Em segundo lugar, podemos consultar esses velhos contos de fadas à procura de ajuda. A mulher invejosa preza pelo próprio status,
esteja ele em sua juventude, em sua riqueza, em seu poder ou em sua
influência (ou mesmo em tudo isso junto). Todos esses aspectos
materiais, no entanto, não cobrem por completo o que significa ser uma mulher de Deus.
Há uma camada mais profunda de vida para as mulheres, camada a qual nós
perdemos de vista em nossa própria cultura. Trata-se de maturidade e de
sabedoria. Esses atributos não aparecem simplesmente com o
passar dos anos, mas devem ser adquiridos por meio de atos deliberados
de esforço para conquistar as virtudes da humildade, da paciência, da confiança, da pureza etc.
A chave para isso está na consciência profunda de que Deus é nosso
Pai, cuida com carinho de cada um de nós e tudo o que nos acontece faz
parte de sua vontade providente.
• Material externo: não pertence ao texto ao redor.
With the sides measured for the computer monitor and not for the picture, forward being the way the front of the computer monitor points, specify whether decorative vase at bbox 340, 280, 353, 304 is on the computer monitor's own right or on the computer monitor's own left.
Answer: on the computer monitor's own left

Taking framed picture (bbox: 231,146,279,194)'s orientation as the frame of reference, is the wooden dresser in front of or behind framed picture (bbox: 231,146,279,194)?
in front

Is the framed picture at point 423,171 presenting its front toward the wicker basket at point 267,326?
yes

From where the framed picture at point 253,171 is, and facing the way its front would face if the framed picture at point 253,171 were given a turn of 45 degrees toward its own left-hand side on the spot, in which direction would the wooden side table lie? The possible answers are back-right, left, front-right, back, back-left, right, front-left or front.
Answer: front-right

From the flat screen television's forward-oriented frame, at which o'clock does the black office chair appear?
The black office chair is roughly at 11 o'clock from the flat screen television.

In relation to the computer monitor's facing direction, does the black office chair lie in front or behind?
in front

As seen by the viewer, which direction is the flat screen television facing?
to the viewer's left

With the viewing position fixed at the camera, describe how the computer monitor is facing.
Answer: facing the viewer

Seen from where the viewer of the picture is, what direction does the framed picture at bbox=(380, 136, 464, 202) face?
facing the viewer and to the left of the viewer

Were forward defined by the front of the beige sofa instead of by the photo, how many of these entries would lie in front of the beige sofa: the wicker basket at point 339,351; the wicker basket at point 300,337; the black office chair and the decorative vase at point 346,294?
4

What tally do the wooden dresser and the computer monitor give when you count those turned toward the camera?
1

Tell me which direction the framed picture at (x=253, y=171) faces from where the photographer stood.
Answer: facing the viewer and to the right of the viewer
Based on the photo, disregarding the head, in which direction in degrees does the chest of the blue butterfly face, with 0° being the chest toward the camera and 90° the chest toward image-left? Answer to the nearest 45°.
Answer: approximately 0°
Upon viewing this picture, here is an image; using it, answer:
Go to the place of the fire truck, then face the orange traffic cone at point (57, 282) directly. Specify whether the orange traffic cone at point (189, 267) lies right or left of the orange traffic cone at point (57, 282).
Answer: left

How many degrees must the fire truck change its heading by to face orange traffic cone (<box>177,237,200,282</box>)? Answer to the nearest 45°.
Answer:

Quando descobrimos que “tudo concorre para o bem dos que amam a Deus” (Rm 8, 28) e rejeitamos a mentira de que estaríamos órfãos neste mundo, então a inveja passa a não ter mais lugar em nossas vidas.
Um espírito de gratidão por esse relacionamento com nosso Criador e por
todos os dons que recebemos, por mais pequenos e insignificantes que
pareçam, é o que precisamos para dissipar o veneno da inveja.
Como todo bom conto de fadas, nós sabemos que, no fim, a beleza, o
bem, a verdade e a honestidade verdadeiras não podem ser vencidos, mas
tão somente escondidos ou desprezados. Um dia, a fantasia da ideologia feminista finalmente virá abaixo e será revelado, então, aquilo que ela realmente é: uma grande e espalhafatosa mentira.
Notas
- A expressão “fairest of them all”, aqui traduzida ao pé da letra, faz referência à frase com que a personagem da madrasta má se dirigia ao espelho mágico na história da Branca de Neve: “Mirror, mirror on the wall, who’s the fairest of them all?” (“Espelho, espelho na parede, quem é a mais bela de todas?”, literalmente). Na versão portuguesa desse conto de fadas, a frase que ficou famosa e mais sonora em nosso idioma foi: “Espelho, espelho meu, existe alguém neste mundo mais bonita do que eu?”.
- Essa diferença é cuidadosamente explicada na Suma Teológica: enquanto os ciúmes (zelus, em latim) são considerados pelo Aquinate simples efeitos do amor (cf. I-II, q. 28, a. 4), pelo que vão abordados no tratado sobre as paixões, a inveja é sempre má e pecaminosa (cf. II-II, q. 36, a. 2), constando da seção da Suma que trata sobre a moral.
- Trata-se de uma frase, famosa, de G. K. Chesterton, já usada inúmeras vezes em outros textos nossos. Tomamos a liberdade de acrescentá-la aqui, a fim de enriquecer a matéria e completar a linha de raciocínio de sua autora.